> **EXERCISE AIM**: What the answer must contain is every line of the records, exactly, with no pictures.

> **RECORD EXTRACTS**:
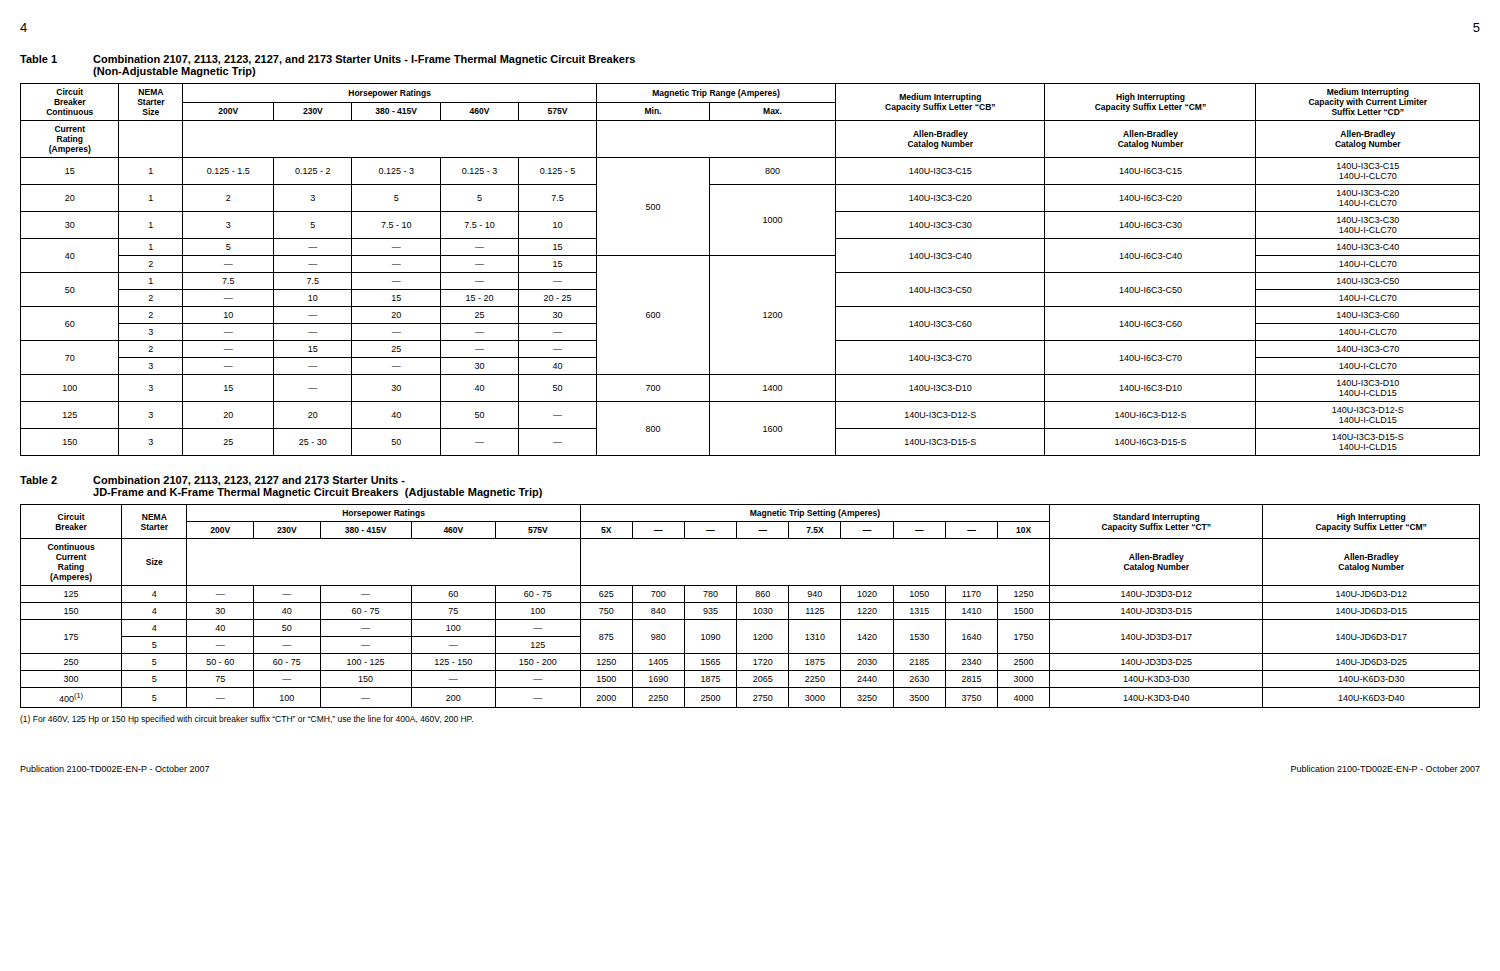4
5
Table 1 Combination 2107, 2113, 2123, 2127, and 2173 Starter Units - I-Frame Thermal Magnetic Circuit Breakers
(Non-Adjustable Magnetic Trip)
| Circuit Breaker Continuous | NEMA Starter Size | Horsepower Ratings | Magnetic Trip Range (Amperes) | Medium Interrupting Capacity Suffix Letter “CB” | High Interrupting Capacity Suffix Letter “CM” | Medium Interrupting Capacity with Current Limiter Suffix Letter “CD” |
| --- | --- | --- | --- | --- | --- | --- |
| 200V | 230V | 380 - 415V | 460V | 575V | Min. | Max. |
| Current Rating (Amperes) | | | | Allen-Bradley Catalog Number | Allen-Bradley Catalog Number | Allen-Bradley Catalog Number |
| 15 | 1 | 0.125 - 1.5 | 0.125 - 2 | 0.125 - 3 | 0.125 - 3 | 0.125 - 5 | 500 | 800 | 140U-I3C3-C15 | 140U-I6C3-C15 | 140U-I3C3-C15 140U-I-CLC70 |
| 20 | 1 | 2 | 3 | 5 | 5 | 7.5 | 1000 | 140U-I3C3-C20 | 140U-I6C3-C20 | 140U-I3C3-C20 140U-I-CLC70 |
| 30 | 1 | 3 | 5 | 7.5 - 10 | 7.5 - 10 | 10 | 140U-I3C3-C30 | 140U-I6C3-C30 | 140U-I3C3-C30 140U-I-CLC70 |
| 40 | 1 | 5 | — | — | — | 15 | 140U-I3C3-C40 | 140U-I6C3-C40 | 140U-I3C3-C40 |
| 2 | — | — | — | — | 15 | 600 | 1200 | 140U-I-CLC70 |
| 50 | 1 | 7.5 | 7.5 | — | — | — | 140U-I3C3-C50 | 140U-I6C3-C50 | 140U-I3C3-C50 |
| 2 | — | 10 | 15 | 15 - 20 | 20 - 25 | 140U-I-CLC70 |
| 60 | 2 | 10 | — | 20 | 25 | 30 | 140U-I3C3-C60 | 140U-I6C3-C60 | 140U-I3C3-C60 |
| 3 | — | — | — | — | — | 140U-I-CLC70 |
| 70 | 2 | — | 15 | 25 | — | — | 140U-I3C3-C70 | 140U-I6C3-C70 | 140U-I3C3-C70 |
| 3 | — | — | — | 30 | 40 | 140U-I-CLC70 |
| 100 | 3 | 15 | — | 30 | 40 | 50 | 700 | 1400 | 140U-I3C3-D10 | 140U-I6C3-D10 | 140U-I3C3-D10 140U-I-CLD15 |
| 125 | 3 | 20 | 20 | 40 | 50 | — | 800 | 1600 | 140U-I3C3-D12-S | 140U-I6C3-D12-S | 140U-I3C3-D12-S 140U-I-CLD15 |
| 150 | 3 | 25 | 25 - 30 | 50 | — | — | 140U-I3C3-D15-S | 140U-I6C3-D15-S | 140U-I3C3-D15-S 140U-I-CLD15 |
Table 2 Combination 2107, 2113, 2123, 2127 and 2173 Starter Units -
JD-Frame and K-Frame Thermal Magnetic Circuit Breakers (Adjustable Magnetic Trip)
| Circuit Breaker | NEMA Starter | Horsepower Ratings | Magnetic Trip Setting (Amperes) | Standard Interrupting Capacity Suffix Letter “CT” | High Interrupting Capacity Suffix Letter “CM” |
| --- | --- | --- | --- | --- | --- |
| 200V | 230V | 380 - 415V | 460V | 575V | 5X | — | — | — | 7.5X | — | — | — | 10X |
| Continuous Current Rating (Amperes) | Size | | | Allen-Bradley Catalog Number | Allen-Bradley Catalog Number |
| 125 | 4 | — | — | — | 60 | 60 - 75 | 625 | 700 | 780 | 860 | 940 | 1020 | 1050 | 1170 | 1250 | 140U-JD3D3-D12 | 140U-JD6D3-D12 |
| 150 | 4 | 30 | 40 | 60 - 75 | 75 | 100 | 750 | 840 | 935 | 1030 | 1125 | 1220 | 1315 | 1410 | 1500 | 140U-JD3D3-D15 | 140U-JD6D3-D15 |
| 175 | 4 | 40 | 50 | — | 100 | — | 875 | 980 | 1090 | 1200 | 1310 | 1420 | 1530 | 1640 | 1750 | 140U-JD3D3-D17 | 140U-JD6D3-D17 |
| 5 | — | — | — | — | 125 |
| 250 | 5 | 50 - 60 | 60 - 75 | 100 - 125 | 125 - 150 | 150 - 200 | 1250 | 1405 | 1565 | 1720 | 1875 | 2030 | 2185 | 2340 | 2500 | 140U-JD3D3-D25 | 140U-JD6D3-D25 |
| 300 | 5 | 75 | — | 150 | — | — | 1500 | 1690 | 1875 | 2065 | 2250 | 2440 | 2630 | 2815 | 3000 | 140U-K3D3-D30 | 140U-K6D3-D30 |
| 400 (1) | 5 | — | 100 | — | 200 | — | 2000 | 2250 | 2500 | 2750 | 3000 | 3250 | 3500 | 3750 | 4000 | 140U-K3D3-D40 | 140U-K6D3-D40 |
(1) For 460V, 125 Hp or 150 Hp specified with circuit breaker suffix “CTH” or “CMH,” use the line for 400A, 460V, 200 HP.
Publication 2100-TD002E-EN-P - October 2007 Publication 2100-TD002E-EN-P - October 2007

> **SOLUTION TO THIS EXERCISE**:
4
5
Table 1 Combination 2107, 2113, 2123, 2127, and 2173 Starter Units - I-Frame Thermal Magnetic Circuit Breakers
(Non-Adjustable Magnetic Trip)
| Circuit Breaker Continuous | NEMA Starter Size | Horsepower Ratings | Magnetic Trip Range (Amperes) | Medium Interrupting Capacity Suffix Letter “CB” | High Interrupting Capacity Suffix Letter “CM” | Medium Interrupting Capacity with Current Limiter Suffix Letter “CD” |
| --- | --- | --- | --- | --- | --- | --- |
| 200V | 230V | 380 - 415V | 460V | 575V | Min. | Max. |
| Current Rating (Amperes) | | | | Allen-Bradley Catalog Number | Allen-Bradley Catalog Number | Allen-Bradley Catalog Number |
| 15 | 1 | 0.125 - 1.5 | 0.125 - 2 | 0.125 - 3 | 0.125 - 3 | 0.125 - 5 | 500 | 800 | 140U-I3C3-C15 | 140U-I6C3-C15 | 140U-I3C3-C15 140U-I-CLC70 |
| 20 | 1 | 2 | 3 | 5 | 5 | 7.5 | 1000 | 140U-I3C3-C20 | 140U-I6C3-C20 | 140U-I3C3-C20 140U-I-CLC70 |
| 30 | 1 | 3 | 5 | 7.5 - 10 | 7.5 - 10 | 10 | 140U-I3C3-C30 | 140U-I6C3-C30 | 140U-I3C3-C30 140U-I-CLC70 |
| 40 | 1 | 5 | — | — | — | 15 | 140U-I3C3-C40 | 140U-I6C3-C40 | 140U-I3C3-C40 |
| 2 | — | — | — | — | 15 | 600 | 1200 | 140U-I-CLC70 |
| 50 | 1 | 7.5 | 7.5 | — | — | — | 140U-I3C3-C50 | 140U-I6C3-C50 | 140U-I3C3-C50 |
| 2 | — | 10 | 15 | 15 - 20 | 20 - 25 | 140U-I-CLC70 |
| 60 | 2 | 10 | — | 20 | 25 | 30 | 140U-I3C3-C60 | 140U-I6C3-C60 | 140U-I3C3-C60 |
| 3 | — | — | — | — | — | 140U-I-CLC70 |
| 70 | 2 | — | 15 | 25 | — | — | 140U-I3C3-C70 | 140U-I6C3-C70 | 140U-I3C3-C70 |
| 3 | — | — | — | 30 | 40 | 140U-I-CLC70 |
| 100 | 3 | 15 | — | 30 | 40 | 50 | 700 | 1400 | 140U-I3C3-D10 | 140U-I6C3-D10 | 140U-I3C3-D10 140U-I-CLD15 |
| 125 | 3 | 20 | 20 | 40 | 50 | — | 800 | 1600 | 140U-I3C3-D12-S | 140U-I6C3-D12-S | 140U-I3C3-D12-S 140U-I-CLD15 |
| 150 | 3 | 25 | 25 - 30 | 50 | — | — | 140U-I3C3-D15-S | 140U-I6C3-D15-S | 140U-I3C3-D15-S 140U-I-CLD15 |
Table 2 Combination 2107, 2113, 2123, 2127 and 2173 Starter Units -
JD-Frame and K-Frame Thermal Magnetic Circuit Breakers (Adjustable Magnetic Trip)
| Circuit Breaker | NEMA Starter | Horsepower Ratings | Magnetic Trip Setting (Amperes) | Standard Interrupting Capacity Suffix Letter “CT” | High Interrupting Capacity Suffix Letter “CM” |
| --- | --- | --- | --- | --- | --- |
| 200V | 230V | 380 - 415V | 460V | 575V | 5X | — | — | — | 7.5X | — | — | — | 10X |
| Continuous Current Rating (Amperes) | Size | | | Allen-Bradley Catalog Number | Allen-Bradley Catalog Number |
| 125 | 4 | — | — | — | 60 | 60 - 75 | 625 | 700 | 780 | 860 | 940 | 1020 | 1050 | 1170 | 1250 | 140U-JD3D3-D12 | 140U-JD6D3-D12 |
| 150 | 4 | 30 | 40 | 60 - 75 | 75 | 100 | 750 | 840 | 935 | 1030 | 1125 | 1220 | 1315 | 1410 | 1500 | 140U-JD3D3-D15 | 140U-JD6D3-D15 |
| 175 | 4 | 40 | 50 | — | 100 | — | 875 | 980 | 1090 | 1200 | 1310 | 1420 | 1530 | 1640 | 1750 | 140U-JD3D3-D17 | 140U-JD6D3-D17 |
| 5 | — | — | — | — | 125 |
| 250 | 5 | 50 - 60 | 60 - 75 | 100 - 125 | 125 - 150 | 150 - 200 | 1250 | 1405 | 1565 | 1720 | 1875 | 2030 | 2185 | 2340 | 2500 | 140U-JD3D3-D25 | 140U-JD6D3-D25 |
| 300 | 5 | 75 | — | 150 | — | — | 1500 | 1690 | 1875 | 2065 | 2250 | 2440 | 2630 | 2815 | 3000 | 140U-K3D3-D30 | 140U-K6D3-D30 |
| 400 (1) | 5 | — | 100 | — | 200 | — | 2000 | 2250 | 2500 | 2750 | 3000 | 3250 | 3500 | 3750 | 4000 | 140U-K3D3-D40 | 140U-K6D3-D40 |
(1) For 460V, 125 Hp or 150 Hp specified with circuit breaker suffix “CTH” or “CMH,” use the line for 400A, 460V, 200 HP.
Publication 2100-TD002E-EN-P - October 2007 Publication 2100-TD002E-EN-P - October 2007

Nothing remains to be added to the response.